必須課題:
• A. 映画ブログ記事によると、「フェイルセイフ」でアメリカ大統領を演じている俳優は誰か。
• B. 次の(i)〜(iii)が映画ブログ記事の内容と合うかを、それぞれ「はい」か「いいえ」で答えよ。判定の決め手となる記事の語句も、一字も変えずに引用すること。
(i) シドニー・ルメット監督は86歳で亡くなった。
(ii) 「フェイルセイフ」は1964年のアメリカ映画である。
(iii) 「フェイルセイフ」には戦闘シーンが数多く登場する。
• C. 映画ブログ記事の最後の文の後から、同じくだけた語り口で文章を書き継いでください。

ページ抜粋:
╔══
2週間に1回の更新・・・当ブログ、居心地良いペースに落ち着いてますねぇ~~。こんなグダグダにも関わらず、意外や読者がおられ、奇特な方から「もうちょっと、マメに更新でけへんの?」とご鞭撻をいただきました。しかしワタクシ、「人間なにごとも、自発性が大切っす!」と、新入社員向け訓示のような切り返しをするのです。あはは。

こんな担当者ですが、御社のために頑張りますので今後もよろしく・・・ってお得意さんとの名刺交換かよ?

さて、別の方からも、ご鞭撻いただきました。それは・・・

前々回の映画「パリ、テキサス」の記事は良かった。DVD借りて観た、すんごく良かった。ナスターシャ・キンスキー、最高だったねえ。と。

そして。

新作映画にチャチャもいいが、昔の映画をもっと紹介してはどーなの?と

うーん。ステキなアドバイスです。映画ブログって「新作」を取り上げると勝手に思い込んでましたけど、そんなシバリ、あるはずもない。さっそく本日、極私的に惚れ込んでいる「昔の映画」をご紹介しましょう(切り替え早っ!)。しかし小学校時代から”映画通”と呼ばれたワタクシ(←ここ自慢っす)、漠然と作品を選ぶと、紹介したい映画は百本を越しちゃいます。なんらか”絞り込みキーワード”が必要であります。

今月9日、アメリカの偉大な映画監督シドニー・ルメットさんがお亡くなりになりました(享年86歳)。ルメットさんといえば「12人の怒れる男」(懐かしいな~)、「蛇皮の服を着た男」「質屋」「セルピコ」「狼たちの午後」「ネットワーク」など硬派な作風で知られる名監督ですね。(個人的には「デストラップ、死の罠」「ファミリー・ビジネス」という”評判の悪い映画”も好きだけど)。

そこで今回、大好きなルメット監督作品に注目です。なんといっても「12人の怒れる男」が有名ですが、他のお薦め作品、というより、絶対に観てほしい1本をご紹介します。掛け値なしに素晴らしいです!「なんや、それ?」と思う(であろう)若い方にもぜひお薦めしたい。その作品とは・・・

FAIL-SAFE (邦題=未知への飛行) 1964年米

監督 シドニー・ルメット 出演 ヘンリー・フォンダ、ラリー・ハグマン、ウォルター・マッソー、ダン・オハーリヒーほか

映画ファンの間では、最悪の邦題として有名な作品です。「未知への飛行」って、この邦題つけたヒト、ほんとに映画を観たのでしょうか?ツボをはずすにもほどがあります。したがって、以下、原題「フェイルセイフ」を使わせていただきます。

未知への飛行P.jpg

1960年代の時勢を反映し、米ソ冷戦時代の「仮想核攻撃」を描いていますが、身の毛もよだつ、どころか後半なんて緊張で息止まるぜ、くらいのもんです。名優ヘンリー・フォンダさんが、あの顔で、アメリカ大統領を演じているのですが、この映画のスゴイところは、基本、戦闘シーンはゼロ。全編、大統領執務室、政府TOPの会議室で、ときおり挿入される爆撃機のコックピットと離着陸映像(撮影許可受けられずに盗撮したらしい)、そして、たぶんニュース映像からパクったのであろう爆撃機の飛ぶ様子が少々。そうです、「12人の怒れる男」の99%以上が、陪審員室で繰り広げられたように(ここでもヘンリー・フォンダがスゴい!)、映画「フェイルセイフ」も徹底した密室会話劇(後半は電話劇)なのです。
╚══
データ抜粋:
╔══
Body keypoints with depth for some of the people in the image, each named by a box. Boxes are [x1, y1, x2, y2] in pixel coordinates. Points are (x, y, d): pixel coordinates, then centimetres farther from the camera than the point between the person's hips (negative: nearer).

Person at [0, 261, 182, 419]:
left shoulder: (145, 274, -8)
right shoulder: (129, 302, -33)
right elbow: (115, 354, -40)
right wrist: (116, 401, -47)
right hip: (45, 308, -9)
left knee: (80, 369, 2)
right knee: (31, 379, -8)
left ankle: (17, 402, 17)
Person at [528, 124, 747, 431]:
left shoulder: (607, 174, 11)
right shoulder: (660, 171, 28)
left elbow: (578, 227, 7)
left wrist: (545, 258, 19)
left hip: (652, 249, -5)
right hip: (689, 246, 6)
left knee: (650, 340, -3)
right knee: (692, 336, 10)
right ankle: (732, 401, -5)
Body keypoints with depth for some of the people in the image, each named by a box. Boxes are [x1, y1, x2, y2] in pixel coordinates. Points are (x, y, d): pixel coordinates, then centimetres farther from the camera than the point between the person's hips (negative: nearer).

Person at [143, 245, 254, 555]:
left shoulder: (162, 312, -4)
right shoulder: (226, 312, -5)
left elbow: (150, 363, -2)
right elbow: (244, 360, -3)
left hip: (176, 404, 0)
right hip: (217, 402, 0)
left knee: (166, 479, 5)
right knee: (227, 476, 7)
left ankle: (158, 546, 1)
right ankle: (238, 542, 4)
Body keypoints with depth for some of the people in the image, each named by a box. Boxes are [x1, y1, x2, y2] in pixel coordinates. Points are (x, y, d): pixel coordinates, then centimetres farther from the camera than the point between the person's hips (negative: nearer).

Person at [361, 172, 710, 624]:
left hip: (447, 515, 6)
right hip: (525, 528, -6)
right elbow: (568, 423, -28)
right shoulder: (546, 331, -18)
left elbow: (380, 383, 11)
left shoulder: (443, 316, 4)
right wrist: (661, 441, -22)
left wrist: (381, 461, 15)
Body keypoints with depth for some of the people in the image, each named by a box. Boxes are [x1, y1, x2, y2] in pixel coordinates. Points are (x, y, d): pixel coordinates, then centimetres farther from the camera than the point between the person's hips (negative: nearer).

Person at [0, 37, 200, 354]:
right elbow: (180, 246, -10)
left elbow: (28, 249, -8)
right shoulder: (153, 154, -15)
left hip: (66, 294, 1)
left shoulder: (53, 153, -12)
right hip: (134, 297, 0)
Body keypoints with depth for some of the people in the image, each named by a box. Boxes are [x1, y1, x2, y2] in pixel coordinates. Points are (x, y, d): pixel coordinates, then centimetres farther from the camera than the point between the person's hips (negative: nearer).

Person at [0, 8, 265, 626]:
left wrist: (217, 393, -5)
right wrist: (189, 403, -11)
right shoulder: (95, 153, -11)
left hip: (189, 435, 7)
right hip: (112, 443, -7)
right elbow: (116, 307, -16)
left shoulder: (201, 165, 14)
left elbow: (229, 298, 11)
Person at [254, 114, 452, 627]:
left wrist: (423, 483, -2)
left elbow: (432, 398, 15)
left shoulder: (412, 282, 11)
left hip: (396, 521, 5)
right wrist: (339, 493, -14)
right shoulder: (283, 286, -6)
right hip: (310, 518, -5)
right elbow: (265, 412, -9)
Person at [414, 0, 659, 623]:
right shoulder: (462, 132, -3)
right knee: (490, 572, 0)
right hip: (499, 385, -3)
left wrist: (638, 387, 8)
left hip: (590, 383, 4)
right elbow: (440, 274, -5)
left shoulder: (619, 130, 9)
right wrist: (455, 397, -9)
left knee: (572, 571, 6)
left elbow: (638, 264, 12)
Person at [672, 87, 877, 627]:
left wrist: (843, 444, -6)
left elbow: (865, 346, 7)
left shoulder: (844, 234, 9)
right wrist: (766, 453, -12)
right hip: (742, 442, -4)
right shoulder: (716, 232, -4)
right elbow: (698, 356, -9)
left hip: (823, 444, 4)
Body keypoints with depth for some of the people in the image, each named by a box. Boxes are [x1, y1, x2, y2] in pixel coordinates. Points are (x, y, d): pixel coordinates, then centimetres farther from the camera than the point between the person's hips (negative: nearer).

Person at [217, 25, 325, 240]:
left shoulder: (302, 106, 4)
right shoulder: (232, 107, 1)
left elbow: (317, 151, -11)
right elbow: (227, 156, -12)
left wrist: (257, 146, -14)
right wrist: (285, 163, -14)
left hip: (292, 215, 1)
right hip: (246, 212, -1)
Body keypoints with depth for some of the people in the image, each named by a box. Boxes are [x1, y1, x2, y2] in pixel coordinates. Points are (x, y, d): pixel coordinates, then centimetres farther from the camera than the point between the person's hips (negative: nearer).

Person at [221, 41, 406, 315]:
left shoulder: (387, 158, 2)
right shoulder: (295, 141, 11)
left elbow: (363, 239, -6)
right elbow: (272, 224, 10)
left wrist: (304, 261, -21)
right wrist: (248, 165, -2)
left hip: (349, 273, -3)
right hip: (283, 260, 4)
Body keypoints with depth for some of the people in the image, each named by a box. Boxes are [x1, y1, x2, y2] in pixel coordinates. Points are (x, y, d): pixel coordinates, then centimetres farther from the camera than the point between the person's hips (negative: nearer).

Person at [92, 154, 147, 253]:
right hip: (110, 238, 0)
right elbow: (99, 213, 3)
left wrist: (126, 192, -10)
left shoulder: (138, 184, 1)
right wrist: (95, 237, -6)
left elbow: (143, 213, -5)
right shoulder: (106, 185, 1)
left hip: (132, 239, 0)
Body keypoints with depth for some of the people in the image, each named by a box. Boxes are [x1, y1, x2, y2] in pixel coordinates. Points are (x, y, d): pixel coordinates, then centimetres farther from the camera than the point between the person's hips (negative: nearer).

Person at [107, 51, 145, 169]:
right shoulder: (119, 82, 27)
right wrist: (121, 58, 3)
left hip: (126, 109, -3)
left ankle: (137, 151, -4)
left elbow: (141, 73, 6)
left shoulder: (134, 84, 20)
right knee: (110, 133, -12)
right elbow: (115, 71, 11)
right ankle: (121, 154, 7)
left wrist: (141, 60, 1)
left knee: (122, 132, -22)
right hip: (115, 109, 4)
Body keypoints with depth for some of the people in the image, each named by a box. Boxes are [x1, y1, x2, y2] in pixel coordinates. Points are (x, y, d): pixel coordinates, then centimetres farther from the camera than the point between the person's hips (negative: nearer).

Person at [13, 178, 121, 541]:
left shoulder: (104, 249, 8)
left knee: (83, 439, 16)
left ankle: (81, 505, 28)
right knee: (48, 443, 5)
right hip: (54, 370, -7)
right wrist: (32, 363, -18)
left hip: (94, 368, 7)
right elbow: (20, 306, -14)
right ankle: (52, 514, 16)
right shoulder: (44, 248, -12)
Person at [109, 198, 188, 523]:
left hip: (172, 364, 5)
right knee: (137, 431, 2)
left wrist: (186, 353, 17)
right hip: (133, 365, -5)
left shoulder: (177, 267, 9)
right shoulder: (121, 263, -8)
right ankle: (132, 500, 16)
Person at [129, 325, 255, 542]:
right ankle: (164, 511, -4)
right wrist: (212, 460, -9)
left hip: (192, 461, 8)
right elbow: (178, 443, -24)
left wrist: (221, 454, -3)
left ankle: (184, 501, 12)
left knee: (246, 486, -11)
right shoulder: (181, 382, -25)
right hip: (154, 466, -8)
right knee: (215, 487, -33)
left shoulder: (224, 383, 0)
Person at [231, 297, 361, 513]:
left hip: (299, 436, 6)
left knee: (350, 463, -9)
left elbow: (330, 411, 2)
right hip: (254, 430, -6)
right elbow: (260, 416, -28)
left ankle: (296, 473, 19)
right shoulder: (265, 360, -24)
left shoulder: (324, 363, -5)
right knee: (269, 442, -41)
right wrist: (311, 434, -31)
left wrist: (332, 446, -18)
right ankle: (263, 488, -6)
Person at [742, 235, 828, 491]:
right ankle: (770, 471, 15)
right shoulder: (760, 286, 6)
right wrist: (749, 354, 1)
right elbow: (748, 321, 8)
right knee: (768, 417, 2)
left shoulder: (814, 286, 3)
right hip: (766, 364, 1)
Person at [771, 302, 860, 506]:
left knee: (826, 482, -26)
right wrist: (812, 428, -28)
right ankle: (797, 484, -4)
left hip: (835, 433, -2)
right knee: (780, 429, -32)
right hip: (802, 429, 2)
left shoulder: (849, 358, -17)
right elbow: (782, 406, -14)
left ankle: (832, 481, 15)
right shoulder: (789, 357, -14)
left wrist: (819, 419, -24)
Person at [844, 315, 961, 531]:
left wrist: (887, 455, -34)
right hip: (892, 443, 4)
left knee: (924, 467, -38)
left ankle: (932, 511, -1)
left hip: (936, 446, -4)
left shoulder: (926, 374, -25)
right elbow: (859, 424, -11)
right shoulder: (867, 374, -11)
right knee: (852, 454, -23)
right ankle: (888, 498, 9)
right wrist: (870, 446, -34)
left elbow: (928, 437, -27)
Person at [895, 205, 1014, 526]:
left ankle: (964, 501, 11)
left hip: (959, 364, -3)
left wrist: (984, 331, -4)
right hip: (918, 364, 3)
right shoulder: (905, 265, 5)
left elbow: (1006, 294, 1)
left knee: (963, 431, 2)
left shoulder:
╚══
番号別解答:
• A. ヘンリー・フォンダ

• B.
(i) はい 「享年86歳」
(ii) はい 「1964年米」
(iii) いいえ 「基本、戦闘シーンはゼロ」

• C.
それでも、まったく不足を感じさせない、いや、だからこそスリリングで圧倒的インパクトを持つ作品になったと思います。映像はモノクロですが(当時すでにカラー映画が普及していたにもかかわらず)、暗めに強調された陰影が、本作にプラスに働いていますねえ。

ストーリーはいたって簡単です。不幸な偶然(必然?)が重なり、4機だか6機の編隊で飛んでた米軍爆撃機に「モスクワを攻撃せよ」と間違った命令が届いてしまう。攻撃とは、すなわちモスクワに水爆を落とせ、という意味であります。

そりゃあもう大騒ぎです。でも間違った指令なんだから、取り消そう、ね?ってなもんで、米軍司令部は爆撃機に命令の無効を伝えるんですね。ところが妨害電波だの(これ皮肉にもソ連が発信していたことが後で判明)、人的ミスだので、水爆を積んだ機は、どんどんモスクワに向かってしまう。

こりゃあマズイよ。

さて、ここで映画題名「フェイルセイフ」の用語解説です。われわれエンジニアが通常使う意味は「どんな最悪の事態でも、最後の安全策が働くように設計せよ」ですが(某原発事故でそれも形骸化した感はあるが)、この映画においては、さらなる”究極の意味”を持つのです。

フェイル・セイフとは「この一線を越えたら、後戻りはできない」、すなわち、アメリカ大統領から取り消し命令が出ようと、爆撃機のメンバーが疑問を感じようと、そのラインを越えたら初期命令(敵への攻撃)が遂行されてしまう、という限界点のことなんです。

そして水爆を積んだ爆撃機は着々と、その「フェイル・セイフ・ライン」に近づいている!

タカ派、ハト派が入り乱れ、激論が繰り広げられるのですが、とにかく、くだんの爆撃機(味方ですよ)を「撃ち落とす」ことが決定。しかし作戦は成功せず、数機を逃してしまう。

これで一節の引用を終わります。